Reproduce the lines of the entries below without any change, starting at the line that contains "- Manipulação avançada do DOM." and ending at the line that contains "Machine Learning in Material Science project", both included. Leave the pictures out of your answer.

(LISTED RECORDS)

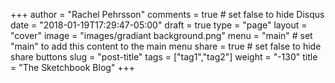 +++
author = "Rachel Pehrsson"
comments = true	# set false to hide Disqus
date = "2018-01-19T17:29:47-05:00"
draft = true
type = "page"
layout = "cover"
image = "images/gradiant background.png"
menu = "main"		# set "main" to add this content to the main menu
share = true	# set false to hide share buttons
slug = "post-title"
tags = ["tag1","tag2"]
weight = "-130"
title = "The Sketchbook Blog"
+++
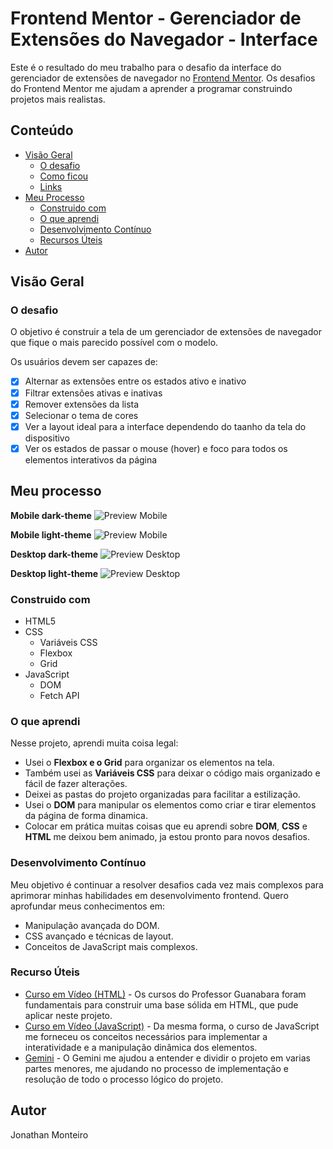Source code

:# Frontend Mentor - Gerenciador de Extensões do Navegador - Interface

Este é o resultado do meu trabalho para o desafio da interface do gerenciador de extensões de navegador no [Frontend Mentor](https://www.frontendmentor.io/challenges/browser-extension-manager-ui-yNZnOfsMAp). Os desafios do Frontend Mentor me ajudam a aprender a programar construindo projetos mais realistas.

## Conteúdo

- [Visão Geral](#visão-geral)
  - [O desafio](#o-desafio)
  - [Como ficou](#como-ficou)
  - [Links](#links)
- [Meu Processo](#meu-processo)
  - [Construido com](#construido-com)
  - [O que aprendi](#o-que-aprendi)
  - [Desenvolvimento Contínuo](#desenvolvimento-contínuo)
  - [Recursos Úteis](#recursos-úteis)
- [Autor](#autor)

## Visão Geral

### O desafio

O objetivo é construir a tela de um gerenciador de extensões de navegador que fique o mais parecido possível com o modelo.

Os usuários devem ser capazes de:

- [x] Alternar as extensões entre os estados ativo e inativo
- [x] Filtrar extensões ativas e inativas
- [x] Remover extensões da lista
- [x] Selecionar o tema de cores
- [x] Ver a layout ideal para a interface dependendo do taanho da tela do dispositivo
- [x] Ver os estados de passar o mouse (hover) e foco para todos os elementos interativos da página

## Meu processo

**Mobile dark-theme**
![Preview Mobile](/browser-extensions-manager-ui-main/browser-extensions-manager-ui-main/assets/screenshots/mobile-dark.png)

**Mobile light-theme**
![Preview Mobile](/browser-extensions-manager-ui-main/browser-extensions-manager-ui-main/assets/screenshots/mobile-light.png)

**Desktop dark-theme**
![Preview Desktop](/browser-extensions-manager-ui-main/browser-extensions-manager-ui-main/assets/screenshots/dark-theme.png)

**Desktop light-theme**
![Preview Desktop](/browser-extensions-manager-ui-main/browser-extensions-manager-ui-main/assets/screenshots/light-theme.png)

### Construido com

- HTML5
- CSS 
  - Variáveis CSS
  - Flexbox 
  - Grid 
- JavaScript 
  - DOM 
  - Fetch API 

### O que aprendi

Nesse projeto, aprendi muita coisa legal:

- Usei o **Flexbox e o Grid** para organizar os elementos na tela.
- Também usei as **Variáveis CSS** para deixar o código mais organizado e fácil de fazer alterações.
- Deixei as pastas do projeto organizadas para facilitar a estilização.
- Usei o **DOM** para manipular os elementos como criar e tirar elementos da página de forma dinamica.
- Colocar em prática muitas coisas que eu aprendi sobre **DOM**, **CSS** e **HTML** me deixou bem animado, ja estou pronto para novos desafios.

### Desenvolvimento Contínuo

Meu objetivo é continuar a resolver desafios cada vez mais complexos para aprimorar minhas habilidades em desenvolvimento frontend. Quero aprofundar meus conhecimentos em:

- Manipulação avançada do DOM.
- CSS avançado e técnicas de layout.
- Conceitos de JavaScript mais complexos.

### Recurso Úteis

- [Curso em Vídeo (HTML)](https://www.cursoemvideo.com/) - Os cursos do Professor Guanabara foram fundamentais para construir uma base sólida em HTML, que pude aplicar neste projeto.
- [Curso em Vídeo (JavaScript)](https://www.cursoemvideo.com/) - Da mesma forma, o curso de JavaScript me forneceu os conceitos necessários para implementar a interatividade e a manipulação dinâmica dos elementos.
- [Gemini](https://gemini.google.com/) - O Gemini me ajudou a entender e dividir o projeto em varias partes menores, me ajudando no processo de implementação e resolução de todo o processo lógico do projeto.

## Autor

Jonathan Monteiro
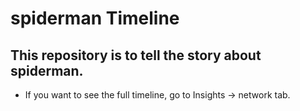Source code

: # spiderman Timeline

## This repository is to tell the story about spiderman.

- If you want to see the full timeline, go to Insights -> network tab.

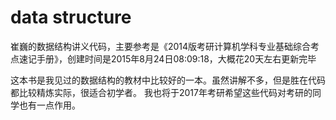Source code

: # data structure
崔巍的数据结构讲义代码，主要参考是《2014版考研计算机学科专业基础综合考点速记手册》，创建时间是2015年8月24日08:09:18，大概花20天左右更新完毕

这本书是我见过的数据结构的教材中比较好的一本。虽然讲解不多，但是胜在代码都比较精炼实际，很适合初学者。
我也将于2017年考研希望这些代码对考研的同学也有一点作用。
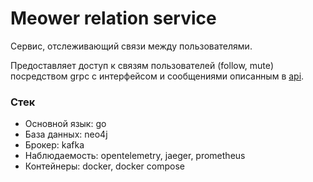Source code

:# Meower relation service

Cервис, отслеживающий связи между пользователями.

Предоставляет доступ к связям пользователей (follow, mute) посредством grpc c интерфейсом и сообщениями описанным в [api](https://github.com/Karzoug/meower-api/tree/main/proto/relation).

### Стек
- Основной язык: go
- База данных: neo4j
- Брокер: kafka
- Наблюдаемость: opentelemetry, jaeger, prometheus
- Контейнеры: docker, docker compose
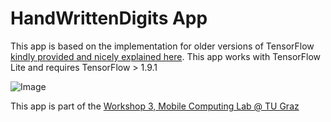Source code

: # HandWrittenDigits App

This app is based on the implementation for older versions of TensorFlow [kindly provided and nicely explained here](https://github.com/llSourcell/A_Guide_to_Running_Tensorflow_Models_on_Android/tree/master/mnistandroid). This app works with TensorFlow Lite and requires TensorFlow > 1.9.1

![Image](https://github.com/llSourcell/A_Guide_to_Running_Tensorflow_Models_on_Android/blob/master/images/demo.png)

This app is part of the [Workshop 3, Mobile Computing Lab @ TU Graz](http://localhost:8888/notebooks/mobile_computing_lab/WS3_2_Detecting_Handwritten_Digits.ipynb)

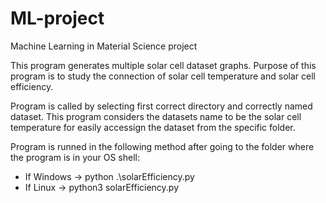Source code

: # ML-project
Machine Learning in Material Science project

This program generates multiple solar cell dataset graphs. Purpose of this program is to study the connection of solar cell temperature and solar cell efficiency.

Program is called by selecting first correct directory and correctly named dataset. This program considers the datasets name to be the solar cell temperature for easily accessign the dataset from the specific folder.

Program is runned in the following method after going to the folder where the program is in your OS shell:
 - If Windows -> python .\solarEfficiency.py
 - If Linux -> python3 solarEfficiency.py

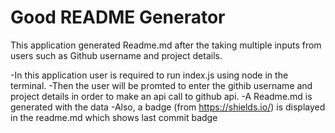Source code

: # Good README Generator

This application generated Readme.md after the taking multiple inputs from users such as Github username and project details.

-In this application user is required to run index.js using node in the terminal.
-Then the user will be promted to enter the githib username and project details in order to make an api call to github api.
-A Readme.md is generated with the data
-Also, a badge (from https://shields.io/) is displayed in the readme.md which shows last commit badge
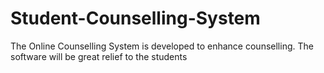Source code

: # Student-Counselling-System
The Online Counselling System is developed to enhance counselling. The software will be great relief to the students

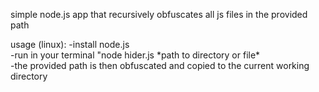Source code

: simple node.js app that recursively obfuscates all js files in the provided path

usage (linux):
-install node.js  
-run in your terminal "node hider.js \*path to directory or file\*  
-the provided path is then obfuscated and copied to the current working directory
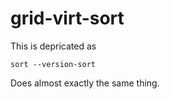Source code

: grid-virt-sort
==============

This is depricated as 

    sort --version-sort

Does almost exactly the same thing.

(End LISTED RECORDS)
(LISTED RECORDS)

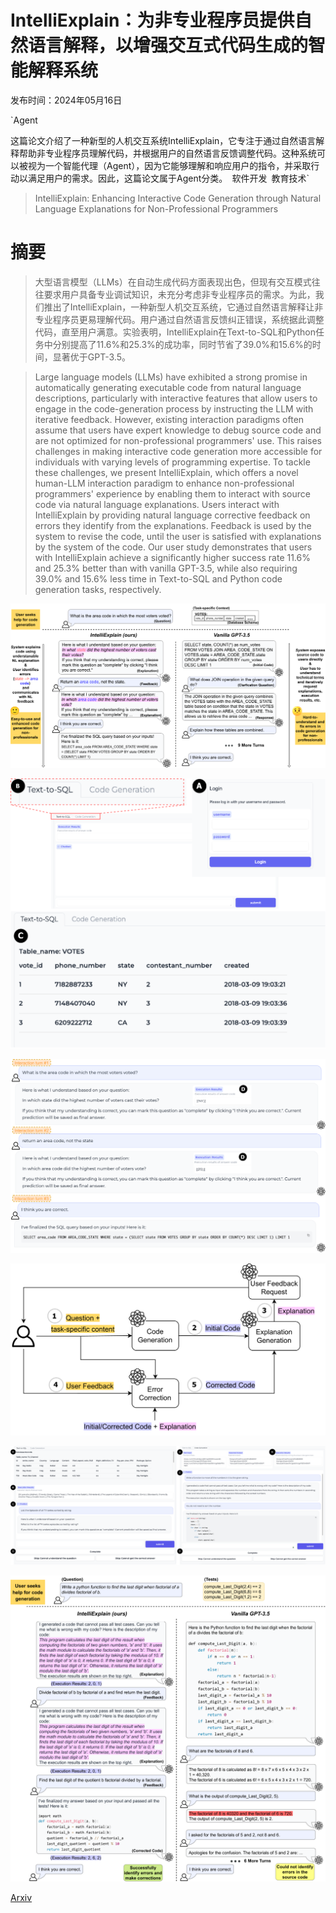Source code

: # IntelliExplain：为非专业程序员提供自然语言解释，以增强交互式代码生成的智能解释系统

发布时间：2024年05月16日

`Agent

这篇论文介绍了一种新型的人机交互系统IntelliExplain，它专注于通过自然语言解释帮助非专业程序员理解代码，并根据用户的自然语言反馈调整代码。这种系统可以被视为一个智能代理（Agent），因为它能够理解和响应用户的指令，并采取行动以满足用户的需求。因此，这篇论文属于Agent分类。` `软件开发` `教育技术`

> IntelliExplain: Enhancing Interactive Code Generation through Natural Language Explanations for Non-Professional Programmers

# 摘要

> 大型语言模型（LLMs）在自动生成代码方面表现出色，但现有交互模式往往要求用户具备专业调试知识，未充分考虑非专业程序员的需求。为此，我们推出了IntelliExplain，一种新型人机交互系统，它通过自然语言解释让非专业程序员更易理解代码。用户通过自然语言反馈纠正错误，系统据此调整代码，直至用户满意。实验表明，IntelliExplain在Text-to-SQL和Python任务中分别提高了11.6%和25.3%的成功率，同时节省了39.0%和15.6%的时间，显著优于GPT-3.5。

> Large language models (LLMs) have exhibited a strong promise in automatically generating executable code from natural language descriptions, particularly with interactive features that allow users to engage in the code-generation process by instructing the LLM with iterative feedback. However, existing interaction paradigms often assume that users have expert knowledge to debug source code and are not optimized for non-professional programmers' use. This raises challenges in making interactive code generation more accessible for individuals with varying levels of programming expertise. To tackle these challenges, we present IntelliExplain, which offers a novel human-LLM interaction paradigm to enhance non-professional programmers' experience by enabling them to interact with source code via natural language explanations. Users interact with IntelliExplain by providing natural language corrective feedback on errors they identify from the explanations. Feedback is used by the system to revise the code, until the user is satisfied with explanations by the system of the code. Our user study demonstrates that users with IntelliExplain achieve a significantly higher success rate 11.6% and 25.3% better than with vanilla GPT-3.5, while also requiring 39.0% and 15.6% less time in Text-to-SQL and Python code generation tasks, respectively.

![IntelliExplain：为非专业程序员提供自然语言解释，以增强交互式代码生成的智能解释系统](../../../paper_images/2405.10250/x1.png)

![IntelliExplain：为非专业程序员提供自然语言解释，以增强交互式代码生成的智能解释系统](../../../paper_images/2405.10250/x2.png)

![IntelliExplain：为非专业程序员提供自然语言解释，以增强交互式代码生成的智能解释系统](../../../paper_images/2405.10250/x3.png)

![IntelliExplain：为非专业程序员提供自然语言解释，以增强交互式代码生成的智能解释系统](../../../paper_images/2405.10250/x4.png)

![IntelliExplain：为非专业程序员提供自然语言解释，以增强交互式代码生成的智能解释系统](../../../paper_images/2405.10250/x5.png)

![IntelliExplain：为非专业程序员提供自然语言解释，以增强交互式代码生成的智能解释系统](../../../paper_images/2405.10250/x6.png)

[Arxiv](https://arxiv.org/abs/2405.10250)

(End LISTED RECORDS)
(LISTED RECORDS)

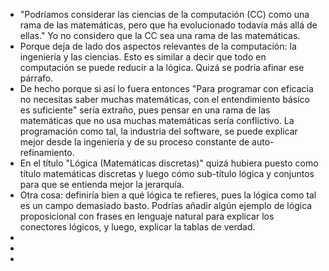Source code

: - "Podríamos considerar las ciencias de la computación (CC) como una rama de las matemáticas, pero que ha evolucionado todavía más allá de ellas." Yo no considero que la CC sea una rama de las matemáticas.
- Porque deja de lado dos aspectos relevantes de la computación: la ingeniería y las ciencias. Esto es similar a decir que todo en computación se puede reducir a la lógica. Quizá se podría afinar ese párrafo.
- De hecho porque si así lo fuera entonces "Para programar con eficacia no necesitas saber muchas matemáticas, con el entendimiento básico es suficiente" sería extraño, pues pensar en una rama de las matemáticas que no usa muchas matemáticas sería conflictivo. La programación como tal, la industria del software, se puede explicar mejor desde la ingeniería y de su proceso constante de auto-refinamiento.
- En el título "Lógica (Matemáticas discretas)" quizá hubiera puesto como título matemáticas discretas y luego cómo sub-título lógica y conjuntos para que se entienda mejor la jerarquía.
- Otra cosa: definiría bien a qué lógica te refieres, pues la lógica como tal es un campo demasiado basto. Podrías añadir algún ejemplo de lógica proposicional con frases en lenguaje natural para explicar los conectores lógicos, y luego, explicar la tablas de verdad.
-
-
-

(End LISTED RECORDS)

- _TASK ANSWER_
- Manipulação avançada do DOM.
- CSS avançado e técnicas de layout.
- Conceitos de JavaScript mais complexos.

### Recurso Úteis

- [Curso em Vídeo (HTML)](https://www.cursoemvideo.com/) - Os cursos do Professor Guanabara foram fundamentais para construir uma base sólida em HTML, que pude aplicar neste projeto.
- [Curso em Vídeo (JavaScript)](https://www.cursoemvideo.com/) - Da mesma forma, o curso de JavaScript me forneceu os conceitos necessários para implementar a interatividade e a manipulação dinâmica dos elementos.
- [Gemini](https://gemini.google.com/) - O Gemini me ajudou a entender e dividir o projeto em varias partes menores, me ajudando no processo de implementação e resolução de todo o processo lógico do projeto.

## Autor

Jonathan Monteiro
Source code

: # spiderman Timeline

## This repository is to tell the story about spiderman.

- If you want to see the full timeline, go to Insights -> network tab.

Source code

: # data structure
崔巍的数据结构讲义代码，主要参考是《2014版考研计算机学科专业基础综合考点速记手册》，创建时间是2015年8月24日08:09:18，大概花20天左右更新完毕

这本书是我见过的数据结构的教材中比较好的一本。虽然讲解不多，但是胜在代码都比较精炼实际，很适合初学者。
我也将于2017年考研希望这些代码对考研的同学也有一点作用。
Source code

:# Meower relation service

Cервис, отслеживающий связи между пользователями.

Предоставляет доступ к связям пользователей (follow, mute) посредством grpc c интерфейсом и сообщениями описанным в [api](https://github.com/Karzoug/meower-api/tree/main/proto/relation).

### Стек
- Основной язык: go
- База данных: neo4j
- Брокер: kafka
- Наблюдаемость: opentelemetry, jaeger, prometheus
- Контейнеры: docker, docker compose
Source code

: # HandWrittenDigits App

This app is based on the implementation for older versions of TensorFlow [kindly provided and nicely explained here](https://github.com/llSourcell/A_Guide_to_Running_Tensorflow_Models_on_Android/tree/master/mnistandroid). This app works with TensorFlow Lite and requires TensorFlow > 1.9.1

![Image](https://github.com/llSourcell/A_Guide_to_Running_Tensorflow_Models_on_Android/blob/master/images/demo.png)

This app is part of the [Workshop 3, Mobile Computing Lab @ TU Graz](http://localhost:8888/notebooks/mobile_computing_lab/WS3_2_Detecting_Handwritten_Digits.ipynb)

Source code

: # ML-project
Machine Learning in Material Science project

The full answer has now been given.